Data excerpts
.....

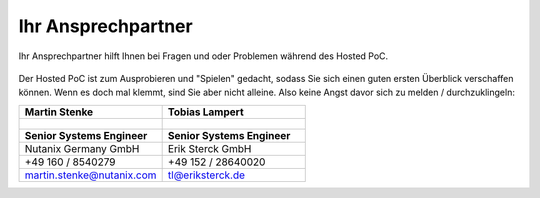 .. _trainer:

---------------------
Ihr Ansprechpartner
---------------------

Ihr Ansprechpartner hilft Ihnen bei Fragen und oder Problemen während des Hosted PoC. 

.. figure:: images/bootcamp.png

Der Hosted PoC ist zum Ausprobieren und "Spielen" gedacht, sodass Sie sich einen guten ersten Überblick verschaffen können. 
Wenn es doch mal klemmt, sind Sie aber nicht alleine. Also keine Angst davor sich zu melden / durchzuklingeln:

.. list-table::
   :widths: 40 40
   :header-rows: 1

   * - **Martin Stenke**
     - **Tobias Lampert**
   * - .. figure:: images/MStenke.png
     - .. figure:: images/tlampert.png
   * - **Senior Systems Engineer**
     - **Senior Systems Engineer**
   * - Nutanix Germany GmbH
     - Erik Sterck GmbH
   * - +49 160 / 8540279
     - +49 152 / 28640020
   * - martin.stenke@nutanix.com
     - tl@eriksterck.de
   
   

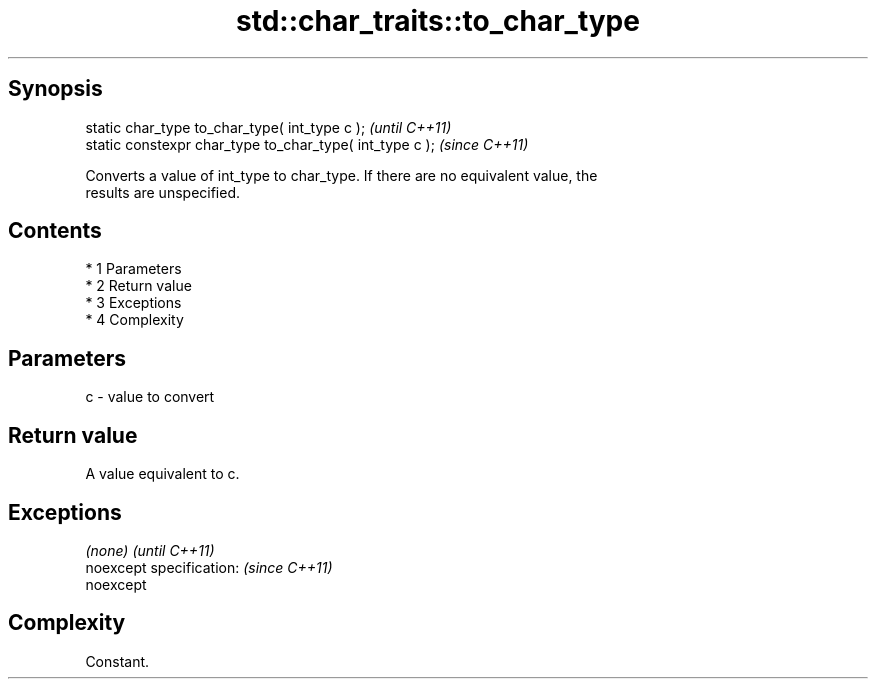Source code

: .TH std::char_traits::to_char_type 3 "Apr 19 2014" "1.0.0" "C++ Standard Libary"
.SH Synopsis
   static char_type to_char_type( int_type c );            \fI(until C++11)\fP
   static constexpr char_type to_char_type( int_type c );  \fI(since C++11)\fP

   Converts a value of int_type to char_type. If there are no equivalent value, the
   results are unspecified.

.SH Contents

     * 1 Parameters
     * 2 Return value
     * 3 Exceptions
     * 4 Complexity

.SH Parameters

   c - value to convert

.SH Return value

   A value equivalent to c.

.SH Exceptions

   \fI(none)\fP                  \fI(until C++11)\fP
   noexcept specification: \fI(since C++11)\fP
   noexcept

.SH Complexity

   Constant.
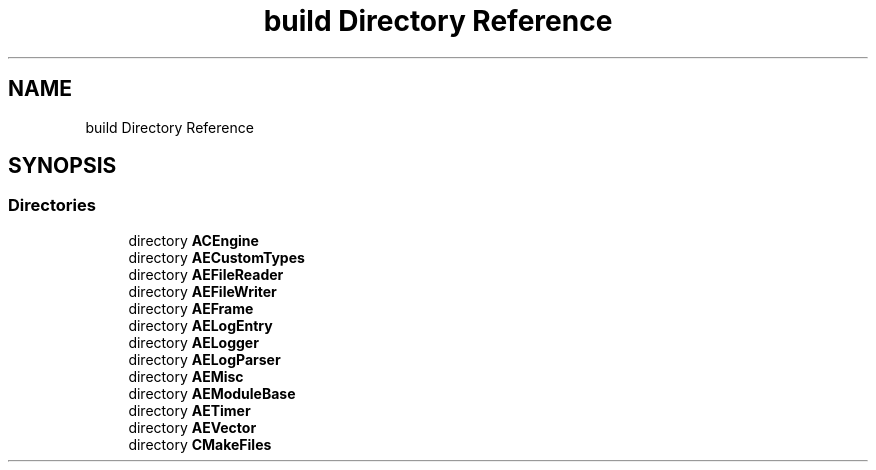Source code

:.TH "build Directory Reference" 3 "Wed Feb 7 2024 23:24:44" "Version v0.0.8.5a" "ArtyK's Console Engine" \" -*- nroff -*-
.ad l
.nh
.SH NAME
build Directory Reference
.SH SYNOPSIS
.br
.PP
.SS "Directories"

.in +1c
.ti -1c
.RI "directory \fBACEngine\fP"
.br
.ti -1c
.RI "directory \fBAECustomTypes\fP"
.br
.ti -1c
.RI "directory \fBAEFileReader\fP"
.br
.ti -1c
.RI "directory \fBAEFileWriter\fP"
.br
.ti -1c
.RI "directory \fBAEFrame\fP"
.br
.ti -1c
.RI "directory \fBAELogEntry\fP"
.br
.ti -1c
.RI "directory \fBAELogger\fP"
.br
.ti -1c
.RI "directory \fBAELogParser\fP"
.br
.ti -1c
.RI "directory \fBAEMisc\fP"
.br
.ti -1c
.RI "directory \fBAEModuleBase\fP"
.br
.ti -1c
.RI "directory \fBAETimer\fP"
.br
.ti -1c
.RI "directory \fBAEVector\fP"
.br
.ti -1c
.RI "directory \fBCMakeFiles\fP"
.br
.in -1c
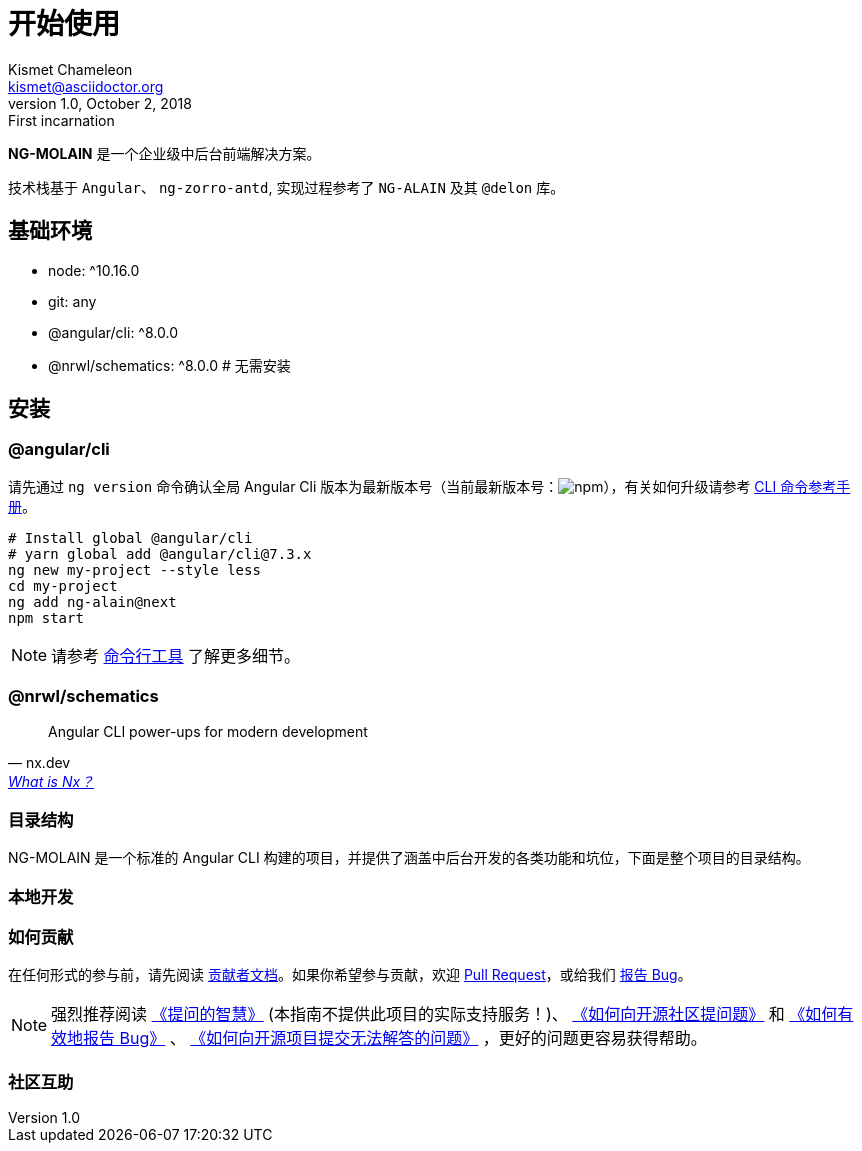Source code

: [[getting-started]]
= 开始使用
Kismet Chameleon <kismet@asciidoctor.org>
v1.0, October 2, 2018: First incarnation

**NG-MOLAIN** 是一个企业级中后台前端解决方案。

技术栈基于 `Angular`、 `ng-zorro-antd`, 实现过程参考了 `NG-ALAIN` 及其 `@delon` 库。

== 基础环境

- node: ^10.16.0
- git: any
- @angular/cli: ^8.0.0
- @nrwl/schematics: ^8.0.0  # 无需安装


// include::architecture.adoc[leveloffset=+2]

== 安装

=== @angular/cli

请先通过 `ng version` 命令确认全局 Angular Cli 版本为最新版本号（当前最新版本号：image:https://img.shields.io/npm/v/@angular/cli.svg?style=flat-square[npm, title="npm"]），有关如何升级请参考 https://angular.cn/cli[CLI 命令参考手册]。

[source, bash]
----
# Install global @angular/cli
# yarn global add @angular/cli@7.3.x
ng new my-project --style less
cd my-project
ng add ng-alain@next
npm start
----

NOTE: 请参考 link:/cli[命令行工具] 了解更多细节。


=== @nrwl/schematics

"Angular CLI power-ups for modern development"
-- nx.dev, https://nx.dev/getting-started/what-is-nx[What is Nx？]

=== 目录结构

NG-MOLAIN 是一个标准的 Angular CLI 构建的项目，并提供了涵盖中后台开发的各类功能和坑位，下面是整个项目的目录结构。

=== 本地开发

=== 如何贡献

在任何形式的参与前，请先阅读 link:/docs/contributing[贡献者文档]。如果你希望参与贡献，欢迎 https://github.com/ng-molain/ng-molain/pulls[Pull Request]，或给我们 https://github.com/ng-molain/ng-molain/issues[报告 Bug]。

NOTE: 强烈推荐阅读 https://github.com/ryanhanwu/How-To-Ask-Questions-The-Smart-Way[《提问的智慧》] (本指南不提供此项目的实际支持服务！)、 https://github.com/seajs/seajs/issues/545[《如何向开源社区提问题》] 和 http://www.chiark.greenend.org.uk/%7Esgtatham/bugs-cn.html[《如何有效地报告 Bug》] 、 https://zhuanlan.zhihu.com/p/25795393[《如何向开源项目提交无法解答的问题》] ，更好的问题更容易获得帮助。


=== 社区互助

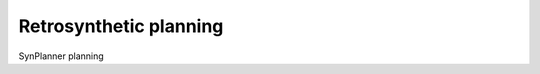 .. _planning:

================================
Retrosynthetic planning
================================

SynPlanner planning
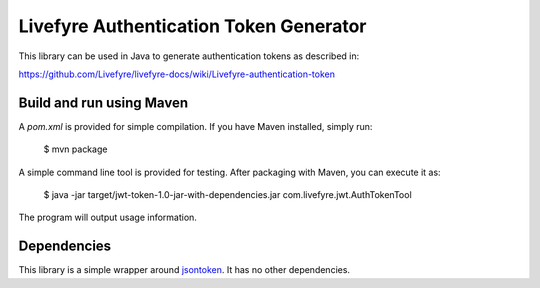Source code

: ---------------------------------------
Livefyre Authentication Token Generator
---------------------------------------

This library can be used in Java to generate authentication 
tokens as described in:

https://github.com/Livefyre/livefyre-docs/wiki/Livefyre-authentication-token

=========================
Build and run using Maven
=========================

A `pom.xml` is provided for simple compilation. If you have Maven installed, 
simply run:

    $ mvn package

A simple command line tool is provided for testing. After packaging with Maven, you can execute it as:


    $ java -jar target/jwt-token-1.0-jar-with-dependencies.jar com.livefyre.jwt.AuthTokenTool

The program will output usage information.

============
Dependencies
============

This library is a simple wrapper around `jsontoken <https://code.google.com/p/jsontoken/>`_. It has no other dependencies.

.....

EXERCISE BRIEF
Retype the records above line for line and exactly, omitting their pictures.

EXPECTED ANSWER
 .. _trainer:

---------------------
Ihr Ansprechpartner
---------------------

Ihr Ansprechpartner hilft Ihnen bei Fragen und oder Problemen während des Hosted PoC. 

.. figure:: images/bootcamp.png

Der Hosted PoC ist zum Ausprobieren und "Spielen" gedacht, sodass Sie sich einen guten ersten Überblick verschaffen können. 
Wenn es doch mal klemmt, sind Sie aber nicht alleine. Also keine Angst davor sich zu melden / durchzuklingeln:

.. list-table::
   :widths: 40 40
   :header-rows: 1

   * - **Martin Stenke**
     - **Tobias Lampert**
   * - .. figure:: images/MStenke.png
     - .. figure:: images/tlampert.png
   * - **Senior Systems Engineer**
     - **Senior Systems Engineer**
   * - Nutanix Germany GmbH
     - Erik Sterck GmbH
   * - +49 160 / 8540279
     - +49 152 / 28640020
   * - martin.stenke@nutanix.com
     - tl@eriksterck.de
   
   

Source code

: .TH std::char_traits::to_char_type 3 "Apr 19 2014" "1.0.0" "C++ Standard Libary"
.SH Synopsis
   static char_type to_char_type( int_type c );            \fI(until C++11)\fP
   static constexpr char_type to_char_type( int_type c );  \fI(since C++11)\fP

   Converts a value of int_type to char_type. If there are no equivalent value, the
   results are unspecified.

.SH Contents

     * 1 Parameters
     * 2 Return value
     * 3 Exceptions
     * 4 Complexity

.SH Parameters

   c - value to convert

.SH Return value

   A value equivalent to c.

.SH Exceptions

   \fI(none)\fP                  \fI(until C++11)\fP
   noexcept specification: \fI(since C++11)\fP
   noexcept

.SH Complexity

   Constant.
Source code

:.TH "build Directory Reference" 3 "Wed Feb 7 2024 23:24:44" "Version v0.0.8.5a" "ArtyK's Console Engine" \" -*- nroff -*-
.ad l
.nh
.SH NAME
build Directory Reference
.SH SYNOPSIS
.br
.PP
.SS "Directories"

.in +1c
.ti -1c
.RI "directory \fBACEngine\fP"
.br
.ti -1c
.RI "directory \fBAECustomTypes\fP"
.br
.ti -1c
.RI "directory \fBAEFileReader\fP"
.br
.ti -1c
.RI "directory \fBAEFileWriter\fP"
.br
.ti -1c
.RI "directory \fBAEFrame\fP"
.br
.ti -1c
.RI "directory \fBAELogEntry\fP"
.br
.ti -1c
.RI "directory \fBAELogger\fP"
.br
.ti -1c
.RI "directory \fBAELogParser\fP"
.br
.ti -1c
.RI "directory \fBAEMisc\fP"
.br
.ti -1c
.RI "directory \fBAEModuleBase\fP"
.br
.ti -1c
.RI "directory \fBAETimer\fP"
.br
.ti -1c
.RI "directory \fBAEVector\fP"
.br
.ti -1c
.RI "directory \fBCMakeFiles\fP"
.br
.in -1c
Source code

: [[getting-started]]
= 开始使用
Kismet Chameleon <kismet@asciidoctor.org>
v1.0, October 2, 2018: First incarnation

**NG-MOLAIN** 是一个企业级中后台前端解决方案。

技术栈基于 `Angular`、 `ng-zorro-antd`, 实现过程参考了 `NG-ALAIN` 及其 `@delon` 库。

== 基础环境

- node: ^10.16.0
- git: any
- @angular/cli: ^8.0.0
- @nrwl/schematics: ^8.0.0  # 无需安装


// include::architecture.adoc[leveloffset=+2]

== 安装

=== @angular/cli

请先通过 `ng version` 命令确认全局 Angular Cli 版本为最新版本号（当前最新版本号：image:https://img.shields.io/npm/v/@angular/cli.svg?style=flat-square[npm, title="npm"]），有关如何升级请参考 https://angular.cn/cli[CLI 命令参考手册]。

[source, bash]
----
# Install global @angular/cli
# yarn global add @angular/cli@7.3.x
ng new my-project --style less
cd my-project
ng add ng-alain@next
npm start
----

NOTE: 请参考 link:/cli[命令行工具] 了解更多细节。


=== @nrwl/schematics

"Angular CLI power-ups for modern development"
-- nx.dev, https://nx.dev/getting-started/what-is-nx[What is Nx？]

=== 目录结构

NG-MOLAIN 是一个标准的 Angular CLI 构建的项目，并提供了涵盖中后台开发的各类功能和坑位，下面是整个项目的目录结构。

=== 本地开发

=== 如何贡献

在任何形式的参与前，请先阅读 link:/docs/contributing[贡献者文档]。如果你希望参与贡献，欢迎 https://github.com/ng-molain/ng-molain/pulls[Pull Request]，或给我们 https://github.com/ng-molain/ng-molain/issues[报告 Bug]。

NOTE: 强烈推荐阅读 https://github.com/ryanhanwu/How-To-Ask-Questions-The-Smart-Way[《提问的智慧》] (本指南不提供此项目的实际支持服务！)、 https://github.com/seajs/seajs/issues/545[《如何向开源社区提问题》] 和 http://www.chiark.greenend.org.uk/%7Esgtatham/bugs-cn.html[《如何有效地报告 Bug》] 、 https://zhuanlan.zhihu.com/p/25795393[《如何向开源项目提交无法解答的问题》] ，更好的问题更容易获得帮助。


=== 社区互助

 .. _planning:

================================
Retrosynthetic planning
================================

SynPlanner planning
Source code

: ---------------------------------------
Livefyre Authentication Token Generator
---------------------------------------

This library can be used in Java to generate authentication 
tokens as described in:

https://github.com/Livefyre/livefyre-docs/wiki/Livefyre-authentication-token

=========================
Build and run using Maven
=========================

A `pom.xml` is provided for simple compilation. If you have Maven installed, 
simply run:

    $ mvn package

A simple command line tool is provided for testing. After packaging with Maven, you can execute it as:


    $ java -jar target/jwt-token-1.0-jar-with-dependencies.jar com.livefyre.jwt.AuthTokenTool

The program will output usage information.

============
Dependencies
============

This library is a simple wrapper around `jsontoken <https://code.google.com/p/jsontoken/>`_. It has no other dependencies.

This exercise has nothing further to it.